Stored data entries

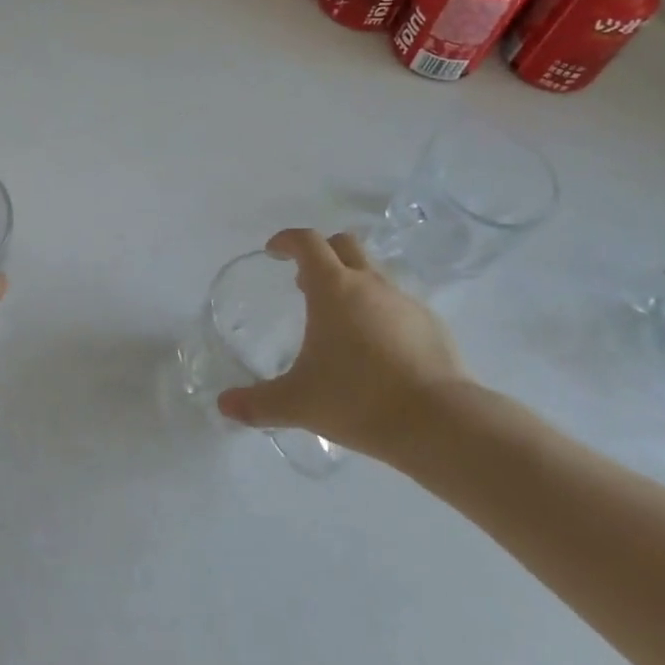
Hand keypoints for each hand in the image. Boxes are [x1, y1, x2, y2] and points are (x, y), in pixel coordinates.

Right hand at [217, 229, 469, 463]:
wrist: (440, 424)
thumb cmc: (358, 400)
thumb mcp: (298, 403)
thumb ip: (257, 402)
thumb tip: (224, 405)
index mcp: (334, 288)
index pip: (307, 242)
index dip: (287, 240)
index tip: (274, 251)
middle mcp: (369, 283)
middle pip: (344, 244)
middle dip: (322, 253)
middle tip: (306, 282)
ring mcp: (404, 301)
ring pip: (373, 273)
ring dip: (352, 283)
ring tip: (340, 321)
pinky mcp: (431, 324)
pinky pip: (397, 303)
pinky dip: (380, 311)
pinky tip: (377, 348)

### Task
Since the pictures are not wanted, set down only the rest of each record, exactly as above.

### Output for this task
Hand keypoints for each hand in the image. Boxes are [x1, y1, x2, y2] and points are (x, y), in pixel coordinates.

Right hand at [217, 229, 469, 463]:
wrist: (440, 424)
thumb cmc: (358, 400)
thumb mcp: (298, 403)
thumb ip: (257, 402)
thumb tip: (224, 405)
index mcp: (334, 288)
index pip: (307, 242)
index dip: (287, 240)
index tip: (274, 251)
middle mcp: (369, 283)
middle pip: (344, 244)
middle dip: (322, 253)
middle tip: (306, 282)
ring mcp: (404, 301)
ring pip: (373, 273)
ring dip: (352, 283)
ring tip: (340, 321)
pinky mcp: (431, 324)
pinky pip: (397, 303)
pinky dip: (380, 311)
pinky tip: (377, 348)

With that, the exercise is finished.